* **EXPLORE THE MATERIAL**:
• a. In two sentences, summarize the Kongzilla Week piece on Adam Wingard.
• b. Name every Adam Wingard film or series mentioned in the Kongzilla Week piece.
• c. From the Kongzilla Week piece, extract the passage that opens with the words containing "View Original" and closes with "the pieces here!".

* **TEXT SECTION**:
—————

Moviejawn

View Original

Kongzilla Week: What to expect when you're expecting...a new Adam Wingard movie?

All week long, we’re celebrating the clash of the titans that is Godzilla vs. Kong! It’s Kongzilla Week! Read all of the pieces here!

by Garrett Smith, Contributor

To say I am an Adam Wingard fan is a bit of an understatement. I first encountered him when You're Next, his home-invasion/slasher hybrid, was first streaming on Netflix. His V/H/S series would end up there and I would devour that as well. All of which would lead me to a Philadelphia Film Festival screening of what has become an all-time favorite of mine, The Guest. I have followed his career enthusiastically since then, very much enjoying how he puts his stamp on every property he takes on, which has included Blair Witch, Death Note, and the upcoming Godzilla vs. Kong. But what is Adam Wingard’s "stamp"?

—————

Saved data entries
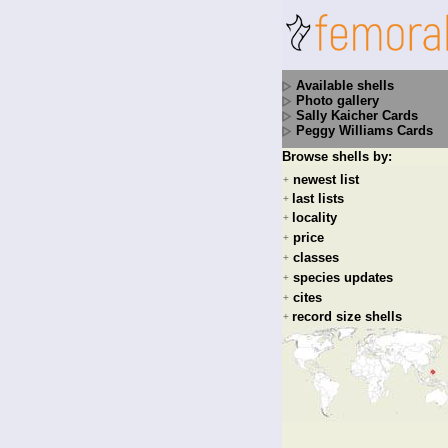
Available shells
Photo gallery
Sally Kaicher Cards
Peggy Williams Cards
Browse shells by:
newest list
+
last lists
+
locality
+
price
+
classes
+
species updates
+
cites
+
record size shells
+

—————

* **SOLVED PROBLEMS**:
• a. The writer, a devoted Adam Wingard fan, first found his work through You're Next on Netflix, then the V/H/S series, and then saw The Guest at a Philadelphia Film Festival screening. The writer has followed Wingard's career since, enjoying how he puts his stamp on properties such as Blair Witch, Death Note and the upcoming Godzilla vs. Kong, and asks what that stamp is.

• b.
You're Next
V/H/S
The Guest
Blair Witch
Death Note
Godzilla vs. Kong

• c.
View Original

Kongzilla Week: What to expect when you're expecting...a new Adam Wingard movie?

All week long, we’re celebrating the clash of the titans that is Godzilla vs. Kong! It’s Kongzilla Week! Read all of the pieces here!